Your task> Images are to be omitted, and the rest of the records reproduced exactly.

Material to process>
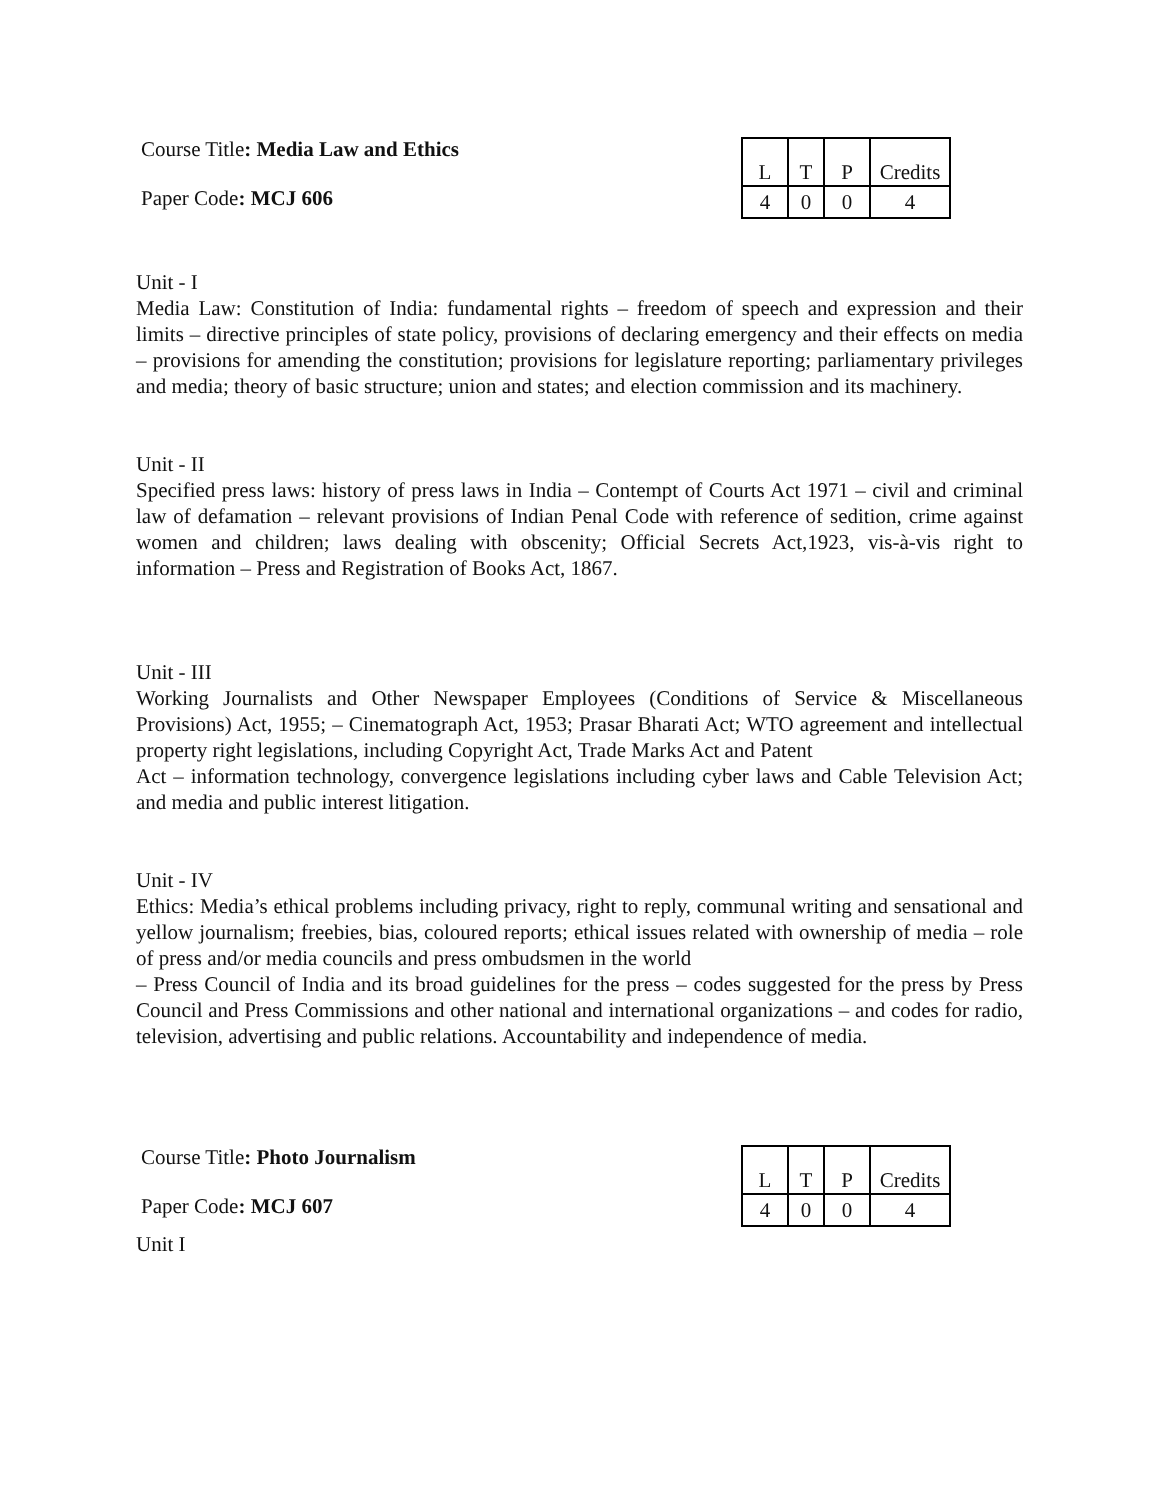Course Title: Media Law and Ethics
Paper Code: MCJ 606
| L | T | P | Credits |
| 4 | 0 | 0 | 4 |
Unit - I
Media Law: Constitution of India: fundamental rights – freedom of speech and expression and their limits – directive principles of state policy, provisions of declaring emergency and their effects on media – provisions for amending the constitution; provisions for legislature reporting; parliamentary privileges and media; theory of basic structure; union and states; and election commission and its machinery.
Unit - II
Specified press laws: history of press laws in India – Contempt of Courts Act 1971 – civil and criminal law of defamation – relevant provisions of Indian Penal Code with reference of sedition, crime against women and children; laws dealing with obscenity; Official Secrets Act,1923, vis-à-vis right to information – Press and Registration of Books Act, 1867.
Unit - III
Working Journalists and Other Newspaper Employees (Conditions of Service & Miscellaneous Provisions) Act, 1955; – Cinematograph Act, 1953; Prasar Bharati Act; WTO agreement and intellectual property right legislations, including Copyright Act, Trade Marks Act and Patent
Act – information technology, convergence legislations including cyber laws and Cable Television Act; and media and public interest litigation.
Unit - IV
Ethics: Media’s ethical problems including privacy, right to reply, communal writing and sensational and yellow journalism; freebies, bias, coloured reports; ethical issues related with ownership of media – role of press and/or media councils and press ombudsmen in the world
– Press Council of India and its broad guidelines for the press – codes suggested for the press by Press Council and Press Commissions and other national and international organizations – and codes for radio, television, advertising and public relations. Accountability and independence of media.
Course Title: Photo Journalism
Paper Code: MCJ 607
| L | T | P | Credits |
| 4 | 0 | 0 | 4 |
Unit I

Response to this exercise>
Course Title: Media Law and Ethics
Paper Code: MCJ 606
| L | T | P | Credits |
| 4 | 0 | 0 | 4 |
Unit - I
Media Law: Constitution of India: fundamental rights – freedom of speech and expression and their limits – directive principles of state policy, provisions of declaring emergency and their effects on media – provisions for amending the constitution; provisions for legislature reporting; parliamentary privileges and media; theory of basic structure; union and states; and election commission and its machinery.
Unit - II
Specified press laws: history of press laws in India – Contempt of Courts Act 1971 – civil and criminal law of defamation – relevant provisions of Indian Penal Code with reference of sedition, crime against women and children; laws dealing with obscenity; Official Secrets Act,1923, vis-à-vis right to information – Press and Registration of Books Act, 1867.
Unit - III
Working Journalists and Other Newspaper Employees (Conditions of Service & Miscellaneous Provisions) Act, 1955; – Cinematograph Act, 1953; Prasar Bharati Act; WTO agreement and intellectual property right legislations, including Copyright Act, Trade Marks Act and Patent
Act – information technology, convergence legislations including cyber laws and Cable Television Act; and media and public interest litigation.
Unit - IV
Ethics: Media’s ethical problems including privacy, right to reply, communal writing and sensational and yellow journalism; freebies, bias, coloured reports; ethical issues related with ownership of media – role of press and/or media councils and press ombudsmen in the world
– Press Council of India and its broad guidelines for the press – codes suggested for the press by Press Council and Press Commissions and other national and international organizations – and codes for radio, television, advertising and public relations. Accountability and independence of media.
Course Title: Photo Journalism
Paper Code: MCJ 607
| L | T | P | Credits |
| 4 | 0 | 0 | 4 |
Unit I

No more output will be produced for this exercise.